La direction d’Alimentation Couche-Tard a été rabrouée par plusieurs investisseurs après que la direction de l’entreprise eût abruptement interrompu une actionnaire et refusé de répondre à ses questions à propos de son comportement devant la syndicalisation de certains de ses magasins.
«C’est la 18e ou 19e assemblée annuelle de Couche-Tard à laquelle j’assiste. Et laissez-moi vous dire que je suis excessivement surpris de votre réaction face à madame», a dit Arthur Dubé, 82 ans, durant la période de questions qui suivait l’assemblée annuelle des actionnaires d’Alimentation Couche-Tard, cette après-midi, à Laval.
«Écouter et répondre aux questions des actionnaires serait plus simple que de tenter d’empêcher les gens de parler. Ce serait mieux pour l’image de l’entreprise», a-t-il poursuivi.
L’intervention de l’actionnaire de longue date suivait celle de Sylvie Joly, actionnaire et conseillère syndicale de la CSN. Cette dernière se faisait la porte-voix d’un ex-employés d’un dépanneur montréalais fermé alors que ses employés tentaient de se syndiquer. Le Fonds Basile-Moreau, appartenant à la congrégation des Soeurs Ste-Croix, qui possède des actions de Couche-Tard, a tenté en vain de lui permettre de le représenter.
«Est-ce que vous allez reconsidérer votre façon de faire avec les syndicats?», a-t-elle demandée, avant qu’un garde de sécurité vienne interrompre madame, en prenant soin de recouvrir le microphone de sa main.
«J’ai droit de parole. Je suis actionnaire», a-t-elle clamée, pendant qu’Alain Bouchard, président et chef de la direction de Couche-Tard, répliquait que son propos était hors d’ordre et n'avait pas sa place à l'assemblée des actionnaires de l'entreprise.

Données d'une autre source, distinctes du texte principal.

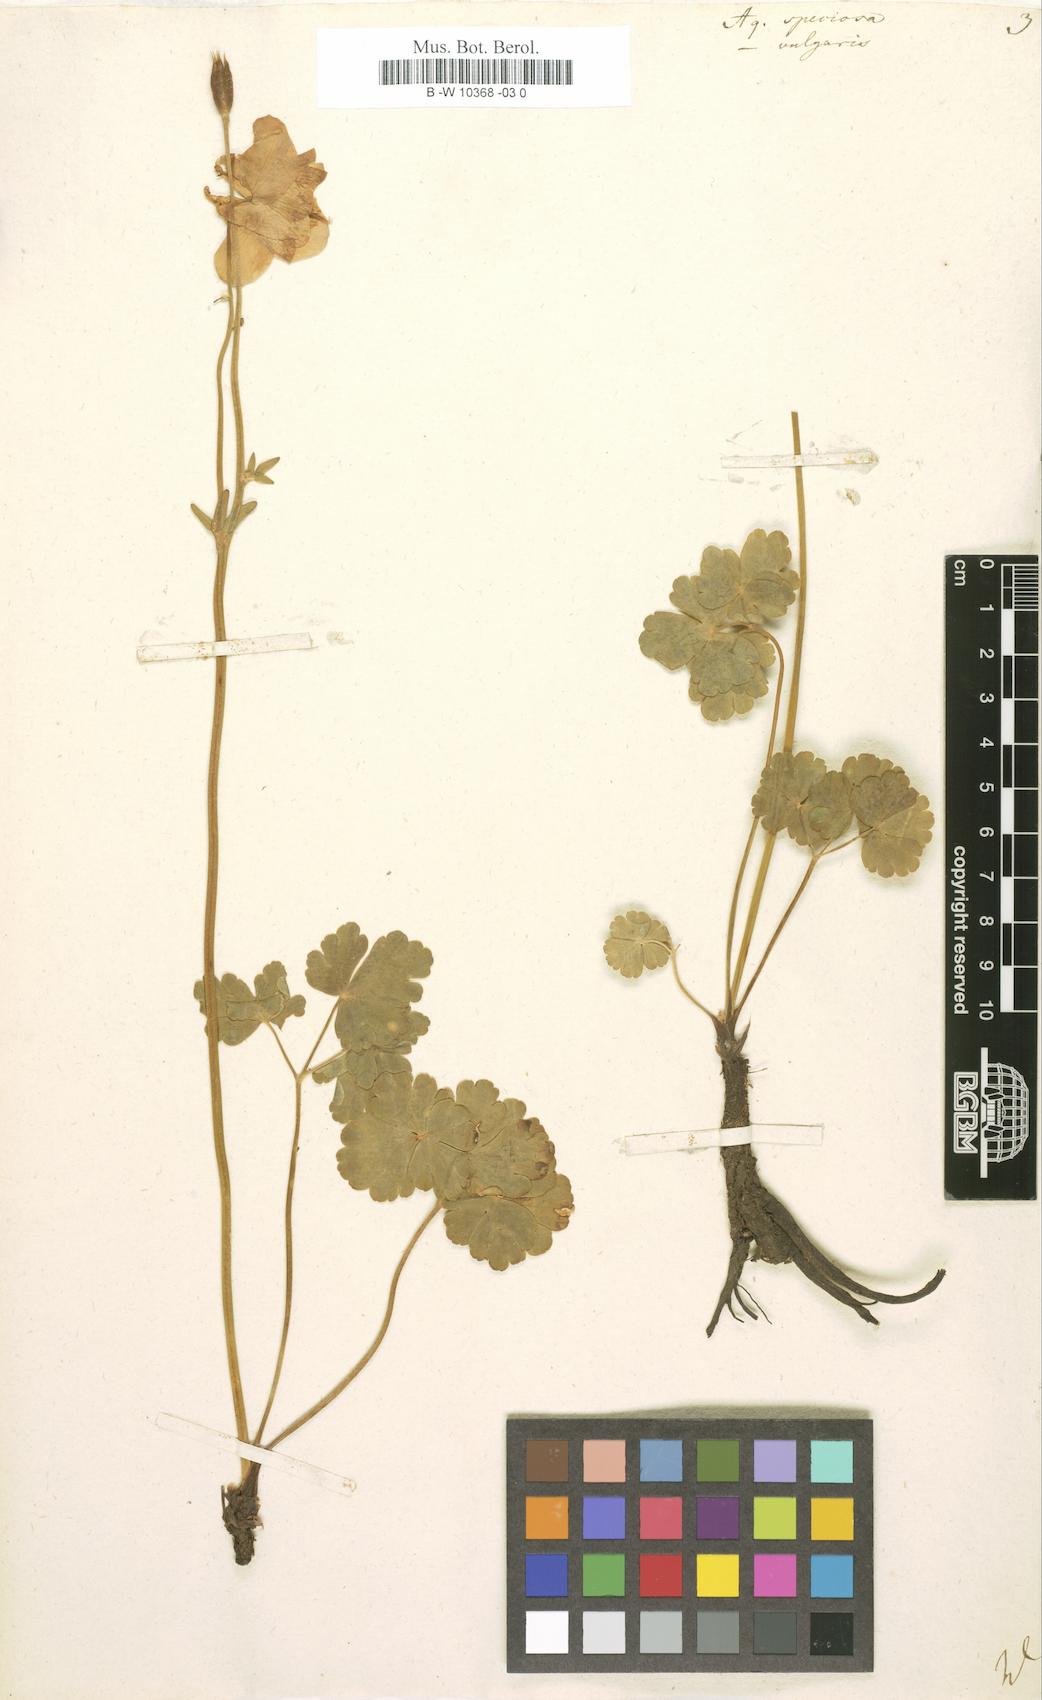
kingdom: Plantae
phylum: Tracheophyta
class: Magnoliopsida
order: Ranunculales
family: Ranunculaceae
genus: Aquilegia
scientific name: Aquilegia
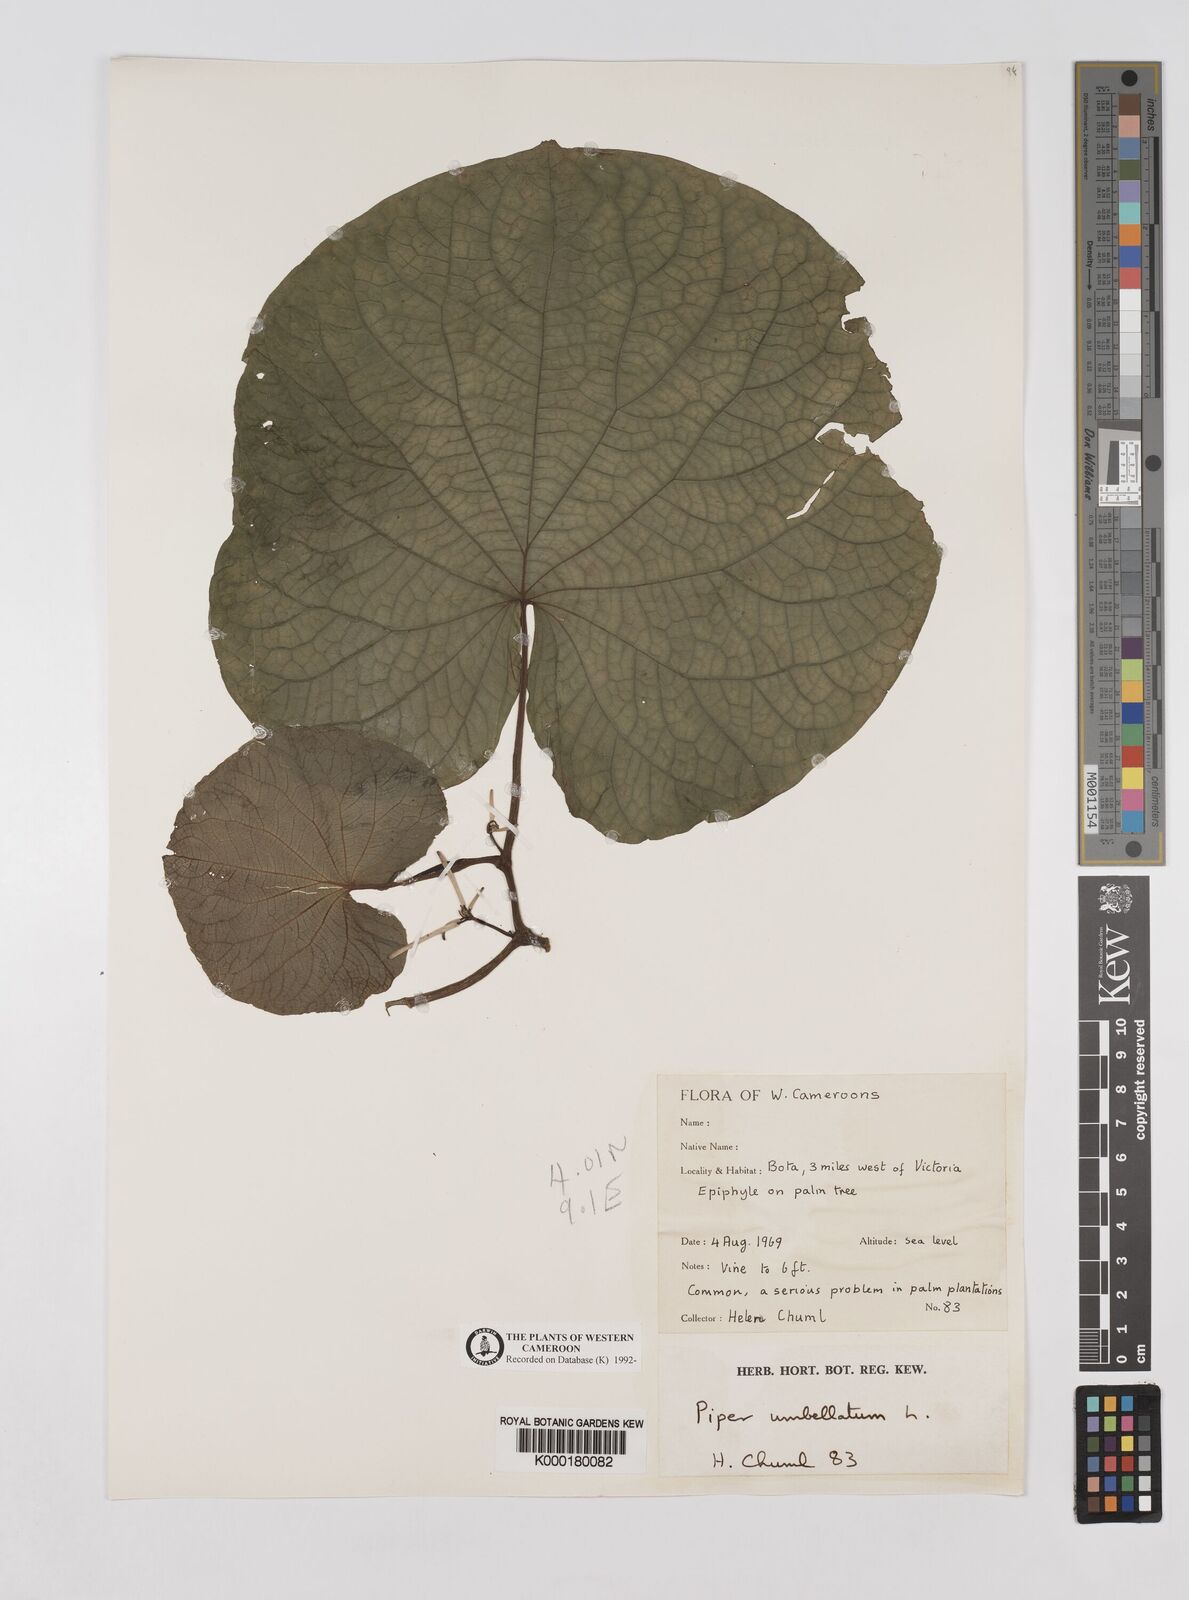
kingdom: Plantae
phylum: Tracheophyta
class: Magnoliopsida
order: Piperales
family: Piperaceae
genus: Piper
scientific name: Piper umbellatum
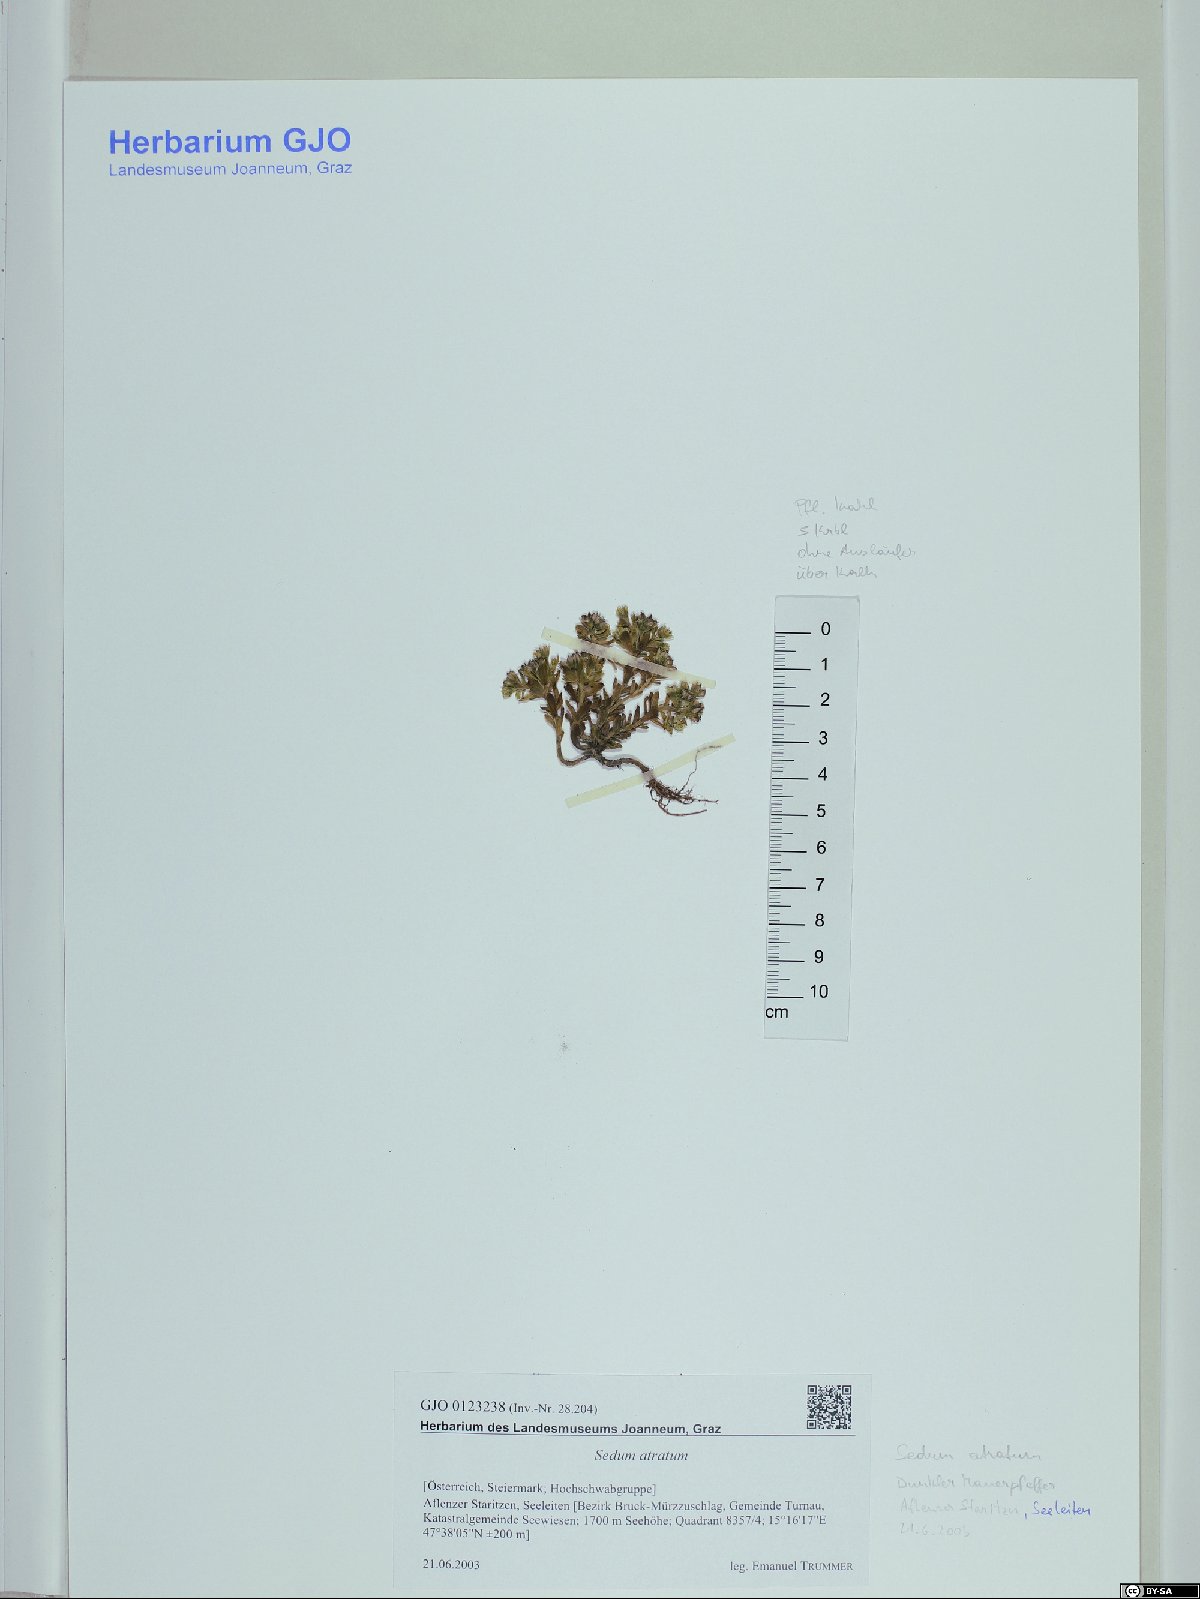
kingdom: Plantae
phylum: Tracheophyta
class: Magnoliopsida
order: Saxifragales
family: Crassulaceae
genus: Sedum
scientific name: Sedum atratum
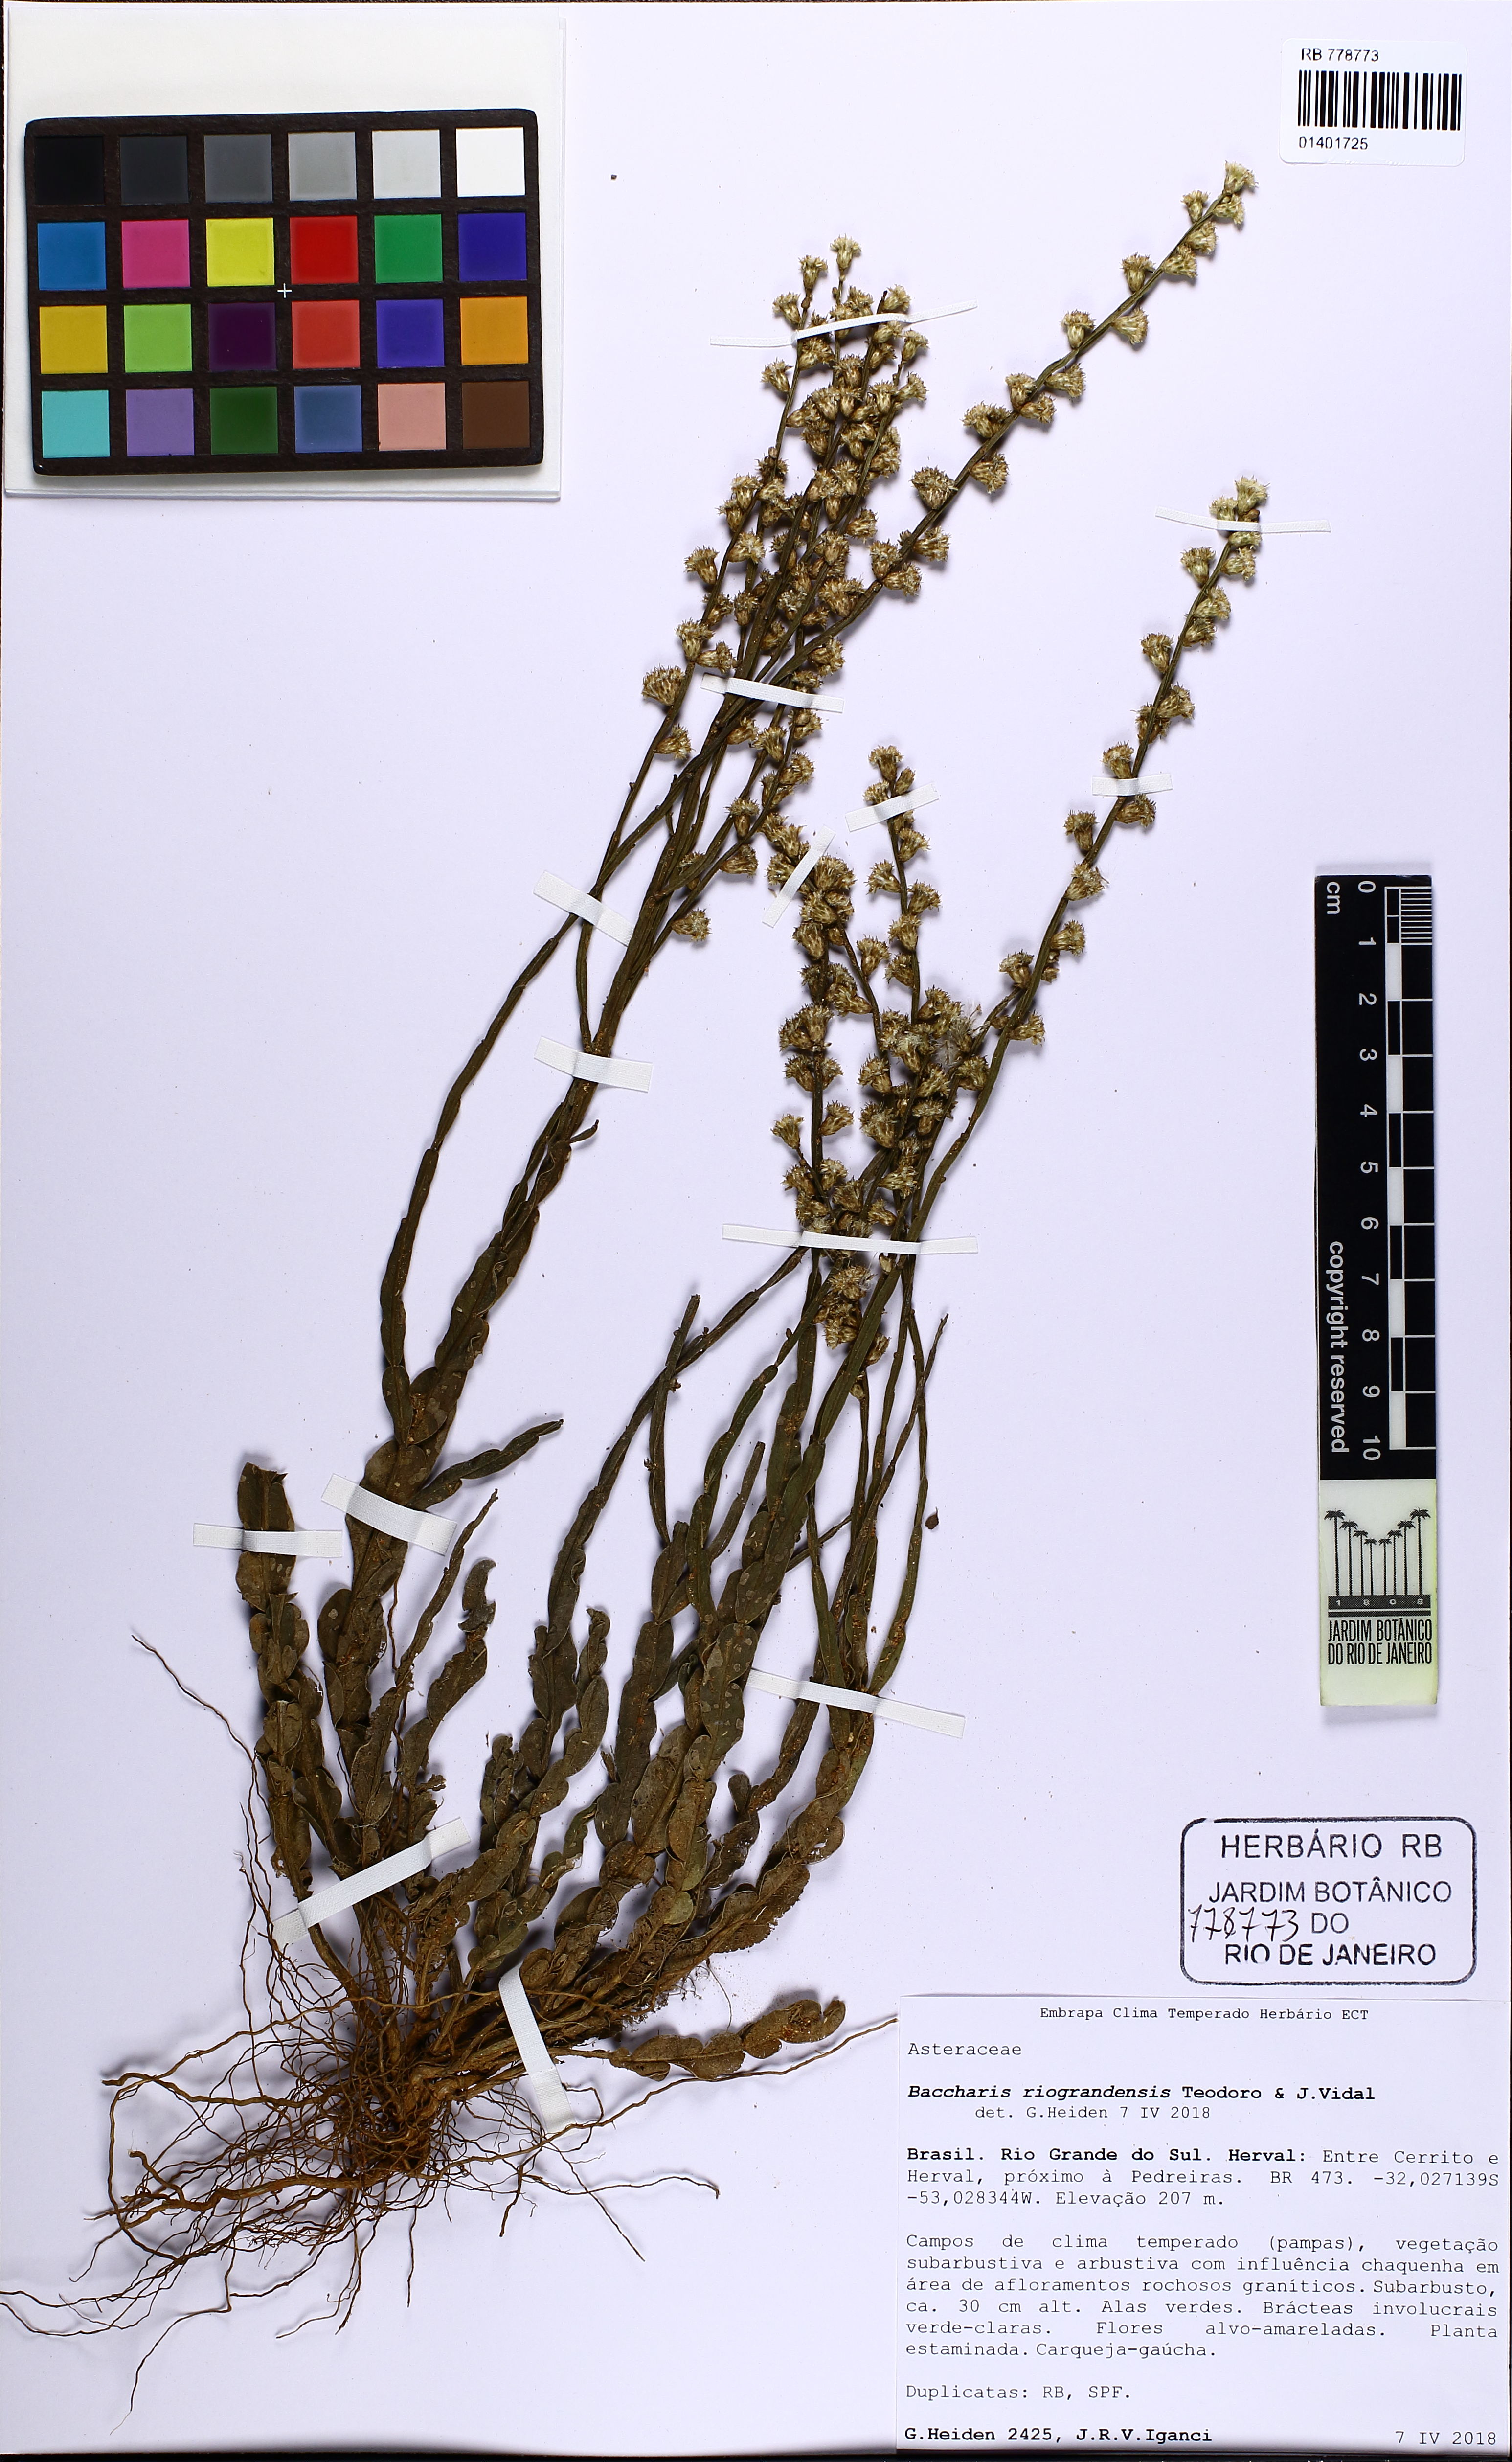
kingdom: Plantae
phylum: Tracheophyta
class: Magnoliopsida
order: Asterales
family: Asteraceae
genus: Baccharis
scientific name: Baccharis riograndensis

Visiblement choqués par la scène, plusieurs actionnaires n'ont pu s'empêcher de souligner leur désapprobation à la direction. Ce fut le cas, entre autres, de François Meloche, gestionnaire risques extra-financiers, de Bâtirente, gestionnaire de régimes de retraite collectifs, associé à la CSN.
D'abord venu pour promouvoir auprès de la direction l'idée de produire un rapport de développement durable, M. Meloche n'a pu cacher son étonnement. «Voir un actionnaire se faire répondre de cette manière est quelque chose que je n'ai jamais vue. Et croyez-moi, j'en ai vu des assemblées d'actionnaires dans ma vie.»
C’est à ce moment que l’octogénaire, Arthur Dubé, s’est dirigé vers le microphone. «Je souhaiterais à l’avenir qu’on prenne la peine de répondre aux questions qui sont posées.»
Ce à quoi Alain Bouchard a répliqué ne pas croire que la syndicalisation de certains de ses magasins – «sept sur un total de 12 000» , a-t-il insisté – devait être discuté à l’assemblée annuelle des actionnaires. «C’est un endroit pour poser des questions, pas pour faire un éditorial», a-t-il expliqué ensuite aux journalistes, ajoutant tout de même avoir bien pris note des commentaires entendus.
À la sortie de l’assemblée, dans le hall de l’hôtel Holiday Inn du boulevard Carrefour, à Laval, M. Dubé ne décolérait pas. «Je ne veux pas prendre parti pour la syndicalisation ou pour le patronat, vous savez. Mais ils faut répondre aux questions. Cela m’offusque qu’on ne réponde pas aux questions des employés, surtout pour une entreprise comme Couche-Tard qui en compte 18 000 employés. Il faut être respectueux, il faut être poli avec eux.»
De son côté, Sylvie Joly, ne comprenait toujours pas que la direction de l'entreprise ait voulu ainsi exclure la question de la syndicalisation de ses employés de l'ordre du jour de son assemblée annuelle. «Je suis désolée, mais c'est le bon endroit pour en parler. Surtout lorsque cette même entreprise clâme que les employés sont sa plus grande ressource.»